**KURZE ÜBUNG A:** Geben Sie aus den Zeilen nur den Abschnitt erneut wieder, der mit der Zeile beginnt, die "Detect all objects" enthält, und mit der Zeile endet, die "road: (70, 296)" enthält. Übernehmen Sie dabei die Aufforderung unverändert und verändern Sie jede Koordinate in den Antworten um -142.

Speckle-interferometrische Untersuchungen von jungen stellaren Objekten, Sternen in späten Entwicklungsstadien und Seyfertgalaxien.

T. Blöcker, A. Gauger, K.-H. Hofmann, J. Lichtenthäler, R. Osterbart, D. Schertl, G. Weigelt, M. Wittkowski, Y. Balega/SAO, T. Beckert, W.J. Duschl, M. Scholz/Univ. Heidelberg, A.J. Fleischer, J.M. Winters/Univ. Berlin, N. Langer, H. Zinnecker/Univ. Potsdam




Speckle-interferometrische Abbildungsmethoden liefern sehr hohe Winkelauflösung, weil sie die auflösungsbegrenzende Wirkung der Erdatmosphäre vollständig überwinden können. Mit dem russischen 6-m-Teleskop konnten wir z.B. erstmalig im optischen Spektralbereich bei der Wellenlänge 550 nm beugungstheoretische Bilder mit der faszinierenden Auflösung von 19 Millibogensekunden rekonstruieren und im Infraroten bei der Wellenlänge 2,2 Mikron (= 0.0022 mm, K-Band) Bilder mit 76 Millibogensekunden Auflösung erhalten. Damit ist es uns jetzt möglich, viele Schlüsselobjekte mit bisher bei optischen und infraroten Wellenlängen unerreichter Auflösung zu untersuchen. Noch sehr viel höhere Winkelauflösung wird in Zukunft durch optische Long-Baseline-Interferometrie mit dem Very Large Telescope der Europäischen Südsternwarte und dem Large Binocular Telescope in Arizona erzielt werden können.

**KURZE ÜBUNG B:** Stimmen die folgenden Aussagen mit dem Text zur Speckle-Interferometrie überein? (i) Mit dem russischen 6-m-Teleskop wurden bei 550 nm Bilder mit einer Auflösung von 19 Millibogensekunden rekonstruiert. (ii) Im K-Band wurde ebenfalls eine Auflösung von 19 Millibogensekunden erreicht. (iii) Das Large Binocular Telescope steht in Chile.

**BEREITGESTELLTE ANGABEN:**
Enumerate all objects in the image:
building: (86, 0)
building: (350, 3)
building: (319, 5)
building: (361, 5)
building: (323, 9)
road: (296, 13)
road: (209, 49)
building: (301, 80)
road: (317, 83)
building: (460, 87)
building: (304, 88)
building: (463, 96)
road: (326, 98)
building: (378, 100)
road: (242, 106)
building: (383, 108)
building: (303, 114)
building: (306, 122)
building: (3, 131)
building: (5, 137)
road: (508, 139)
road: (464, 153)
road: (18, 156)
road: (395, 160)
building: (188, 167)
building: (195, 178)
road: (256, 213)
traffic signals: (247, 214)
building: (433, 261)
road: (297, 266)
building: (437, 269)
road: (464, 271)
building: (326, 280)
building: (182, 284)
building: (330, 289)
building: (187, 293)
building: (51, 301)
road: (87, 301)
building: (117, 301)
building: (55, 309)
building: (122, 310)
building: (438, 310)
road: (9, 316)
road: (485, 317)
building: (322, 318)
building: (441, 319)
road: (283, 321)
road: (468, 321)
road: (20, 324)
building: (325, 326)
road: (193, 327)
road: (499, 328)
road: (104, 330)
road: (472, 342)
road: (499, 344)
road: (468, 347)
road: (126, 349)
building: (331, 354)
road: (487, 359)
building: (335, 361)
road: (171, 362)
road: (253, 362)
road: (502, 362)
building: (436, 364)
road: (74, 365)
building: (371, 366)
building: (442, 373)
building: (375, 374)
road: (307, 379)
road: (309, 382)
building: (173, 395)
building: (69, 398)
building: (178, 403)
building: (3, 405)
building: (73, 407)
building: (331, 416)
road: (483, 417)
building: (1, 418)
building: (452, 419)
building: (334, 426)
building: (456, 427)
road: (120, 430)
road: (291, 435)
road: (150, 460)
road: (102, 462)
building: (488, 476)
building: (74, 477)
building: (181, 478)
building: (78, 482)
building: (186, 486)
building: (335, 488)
---
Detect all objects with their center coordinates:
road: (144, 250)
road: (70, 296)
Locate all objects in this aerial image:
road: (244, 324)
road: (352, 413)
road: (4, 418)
==
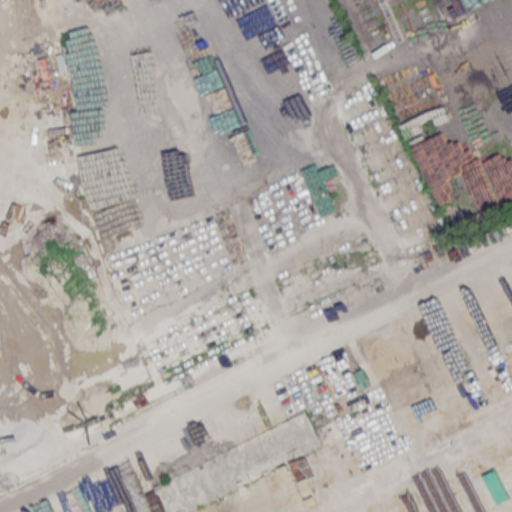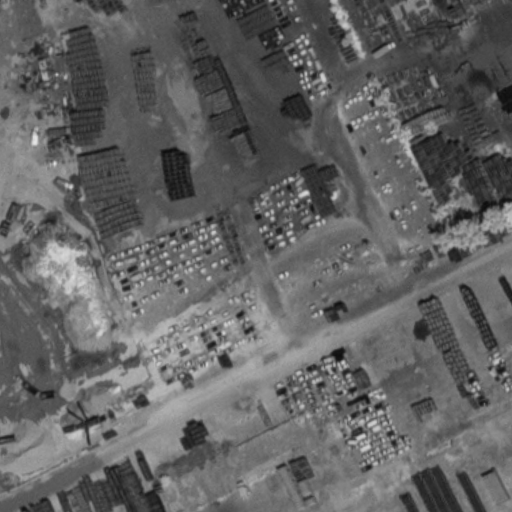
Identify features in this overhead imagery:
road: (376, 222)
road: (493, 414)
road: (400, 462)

**VOLLSTÄNDIGE LÖSUNG A:**
Detect all objects with their center coordinates:
road: (2, 108)
road: (-72, 154)

**VOLLSTÄNDIGE LÖSUNG B:**
(i) Ja: „bei der Wellenlänge 550 nm beugungstheoretische Bilder mit der faszinierenden Auflösung von 19 Millibogensekunden rekonstruieren“
(ii) Nein: „Bilder mit 76 Millibogensekunden Auflösung erhalten“
(iii) Nein: „dem Large Binocular Telescope in Arizona“